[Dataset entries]
Start of Block

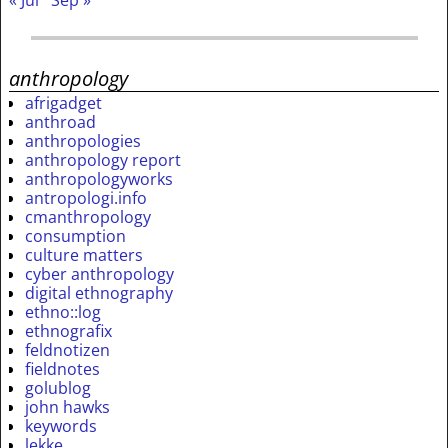
« Jul
Sep »
anthropology
afrigadget
anthroad
anthropologies
anthropology report
anthropologyworks
antropologi.info
cmanthropology
consumption
culture matters
cyber anthropology
digital ethnography
ethno::log
ethnografix
feldnotizen
fieldnotes
golublog
john hawks
keywords
lekke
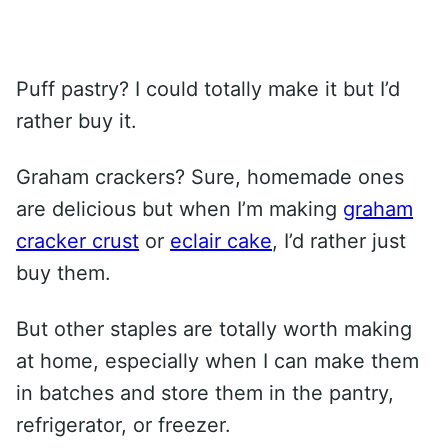
Puff pastry? I could totally make it but I’d
rather buy it.
Graham crackers? Sure, homemade ones
are delicious but when I’m making
graham
cracker crust
or
eclair cake
, I’d rather just
buy them.
But other staples are totally worth making
at home, especially when I can make them
in batches and store them in the pantry,
refrigerator, or freezer.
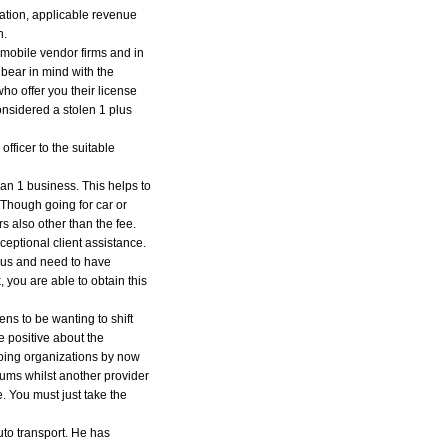
tration, applicable revenue
n.
tomobile vendor firms and in
 bear in mind with the
ho offer you their license
considered a stolen 1 plus
fficer to the suitable
han 1 business. This helps to
. Though going for car or
rs also other than the fee.
ceptional client assistance.
eous and need to have
, you are able to obtain this
ns to be wanting to shift
e positive about the
pping organizations by now
iums whilst another provider
e. You must just take the
uto transport. He has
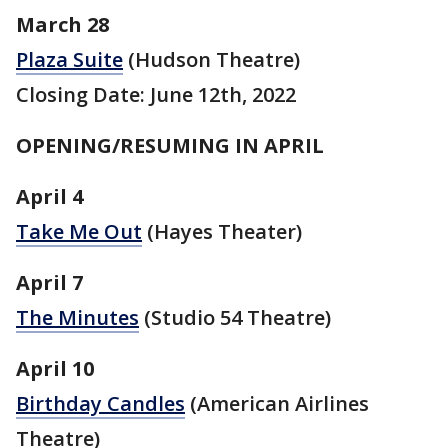
March 28
Plaza Suite
(Hudson Theatre)
Closing Date: June 12th, 2022
OPENING/RESUMING IN APRIL
April 4
Take Me Out
(Hayes Theater)
April 7
The Minutes
(Studio 54 Theatre)
April 10
Birthday Candles
(American Airlines
Theatre)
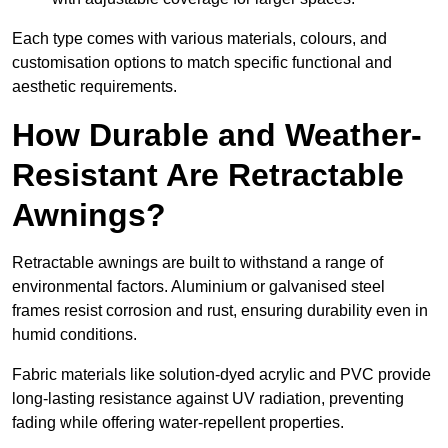
Each type comes with various materials, colours, and
customisation options to match specific functional and
aesthetic requirements.
How Durable and Weather-
Resistant Are Retractable
Awnings?
Retractable awnings are built to withstand a range of
environmental factors. Aluminium or galvanised steel
frames resist corrosion and rust, ensuring durability even in
humid conditions.
Fabric materials like solution-dyed acrylic and PVC provide
long-lasting resistance against UV radiation, preventing
fading while offering water-repellent properties.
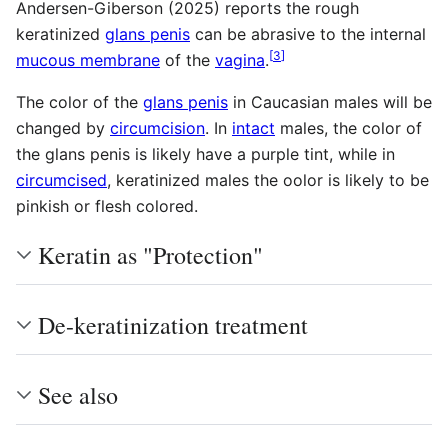
Andersen-Giberson (2025) reports the rough
keratinized
glans penis
can be abrasive to the internal
[
3
]
mucous membrane
of the
vagina
.
The color of the
glans penis
in Caucasian males will be
changed by
circumcision
. In
intact
males, the color of
the glans penis is likely have a purple tint, while in
circumcised
, keratinized males the oolor is likely to be
pinkish or flesh colored.
Keratin as "Protection"
De-keratinization treatment
See also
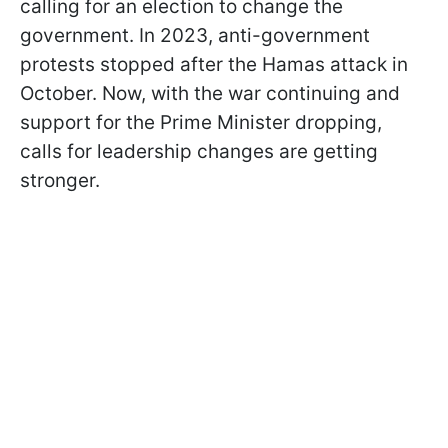
calling for an election to change the
government. In 2023, anti-government
protests stopped after the Hamas attack in
October. Now, with the war continuing and
support for the Prime Minister dropping,
calls for leadership changes are getting
stronger.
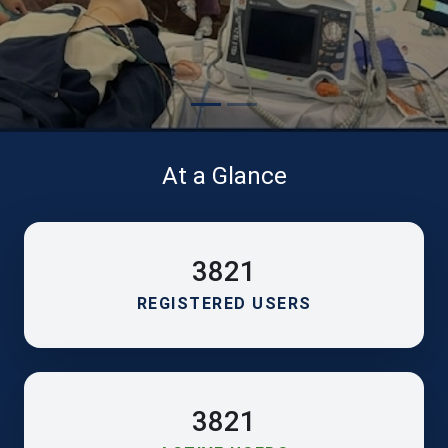
At a Glance
3821
REGISTERED USERS
3821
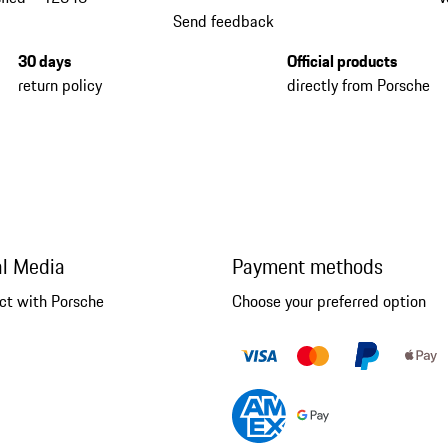
Send feedback
30 days
Official products
return policy
directly from Porsche
al Media
Payment methods
ct with Porsche
Choose your preferred option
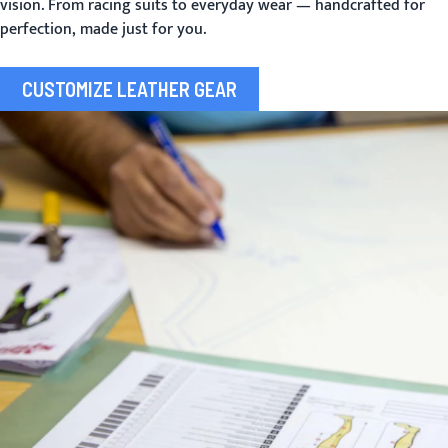
vision. From racing suits to everyday wear — handcrafted for
perfection, made just for you.
CUSTOMIZE LEATHER GEAR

End of Block

◆ YOUR OBJECTIVE
Both boundary lines included, write out word for word only the lines above from the one containing "anthropologyworks" to the one containing "iums whilst another provider", leaving out any pictures.

◆ RESPONSE AREA
anthropologyworks
antropologi.info
cmanthropology
consumption
culture matters
cyber anthropology
digital ethnography
ethno::log
ethnografix
feldnotizen
fieldnotes
golublog
john hawks
keywords
lekke
Puff pastry? I could totally make it but I’d
rather buy it.
Graham crackers? Sure, homemade ones
are delicious but when I’m making
graham
cracker crust
or
eclair cake
, I’d rather just
buy them.
But other staples are totally worth making
at home, especially when I can make them
in batches and store them in the pantry,
refrigerator, or freezer.
tration, applicable revenue
n.
tomobile vendor firms and in
 bear in mind with the
ho offer you their license
considered a stolen 1 plus
fficer to the suitable
han 1 business. This helps to
. Though going for car or
rs also other than the fee.
ceptional client assistance.
eous and need to have
, you are able to obtain this
ns to be wanting to shift
e positive about the
pping organizations by now
iums whilst another provider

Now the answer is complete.